#### Passage
Brett Young is the debut studio album by American the country pop singer of the same name, and his fourth album overall. Young is a featured co-writer on 11 out of the 12 tracks on the album, which was produced by Dann Huff and recorded in Nashville. The album was released on February 10, 2017, through Big Machine Label Group. The album was produced by Dann Huff, known for working with crossover-friendly country pop acts like Rascal Flatts and Keith Urban.

Background
Young co-wrote 11 of the 12 songs on the album, including the four singles from the album, "Sleep Without You", "In Case You Didn't Know", "Like I Loved You" and "Mercy". Six of these songs had been previously released on his self-titled EP. Young stressed the importance of honesty in his music; according to him, of the 12 songs in the album, 10 of them he had lived, and the other two he can completely relate to. He said that the album is "a very clear picture of me as a person." Young also said: "I really wanted to make sure that I put a lot of myself into these songs so that fans were given a chance to get to know me when they listened. Watching people sing these songs back to us at live shows means so much more knowing that they aren’t just connection to words but also to my genuine life experience. I think vulnerability is important in songwriting and I feel like show that."

#### Data below
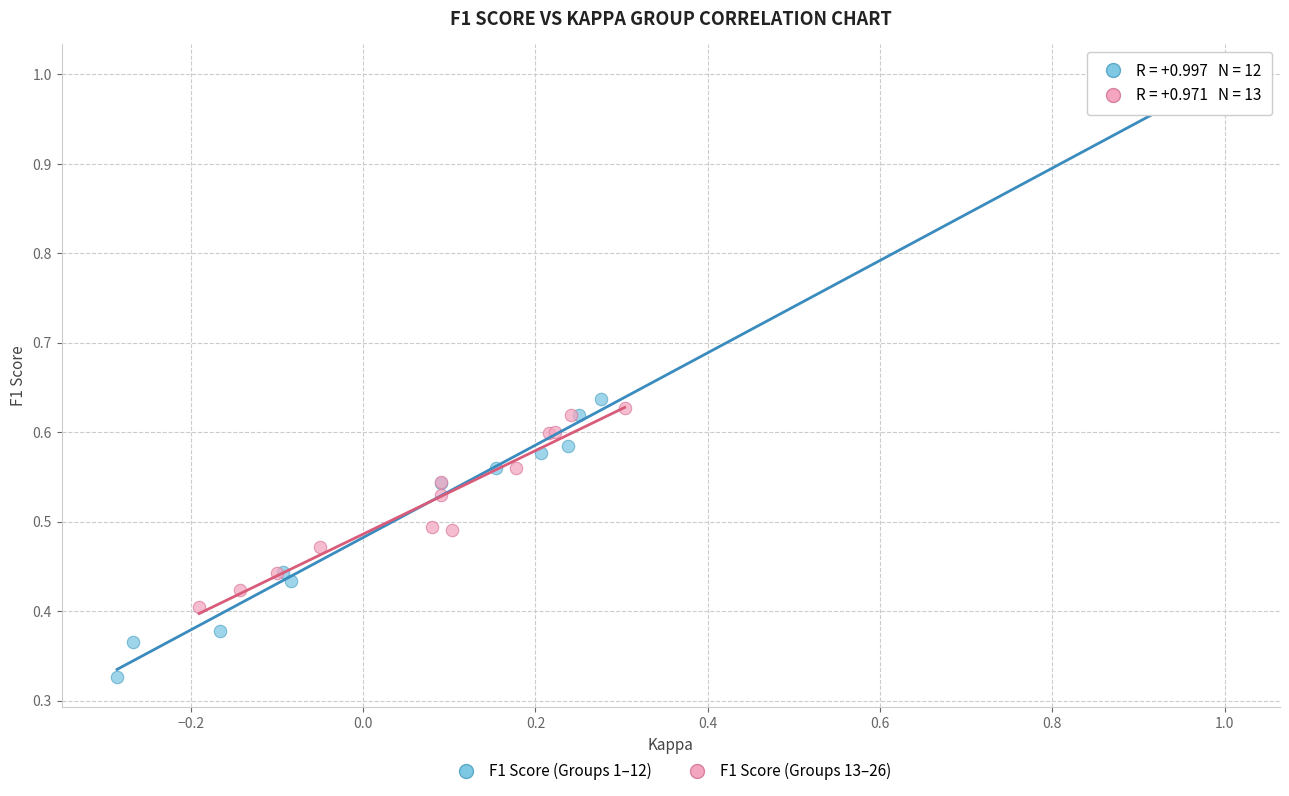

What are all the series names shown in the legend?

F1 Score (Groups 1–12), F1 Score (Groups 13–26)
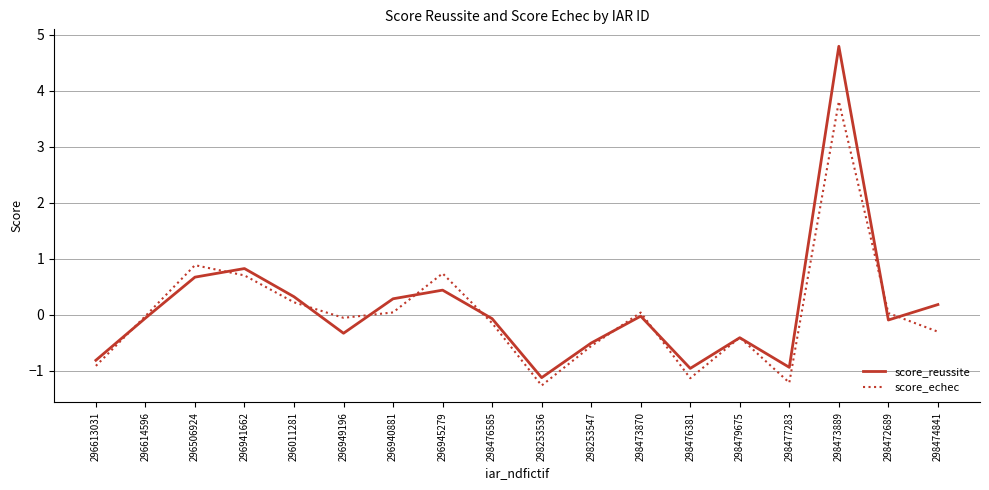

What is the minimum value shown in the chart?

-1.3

#### To do
A – From the passage about the Brett Young album, reproduce word for word the text between "Brett Young is" and "and Keith Urban.", inclusive.
B – According to the passage about the Brett Young album, which label released it?

#### Solution set
A –
Brett Young is the debut studio album by American the country pop singer of the same name, and his fourth album overall. Young is a featured co-writer on 11 out of the 12 tracks on the album, which was produced by Dann Huff and recorded in Nashville. The album was released on February 10, 2017, through Big Machine Label Group. The album was produced by Dann Huff, known for working with crossover-friendly country pop acts like Rascal Flatts and Keith Urban.

B – Big Machine Label Group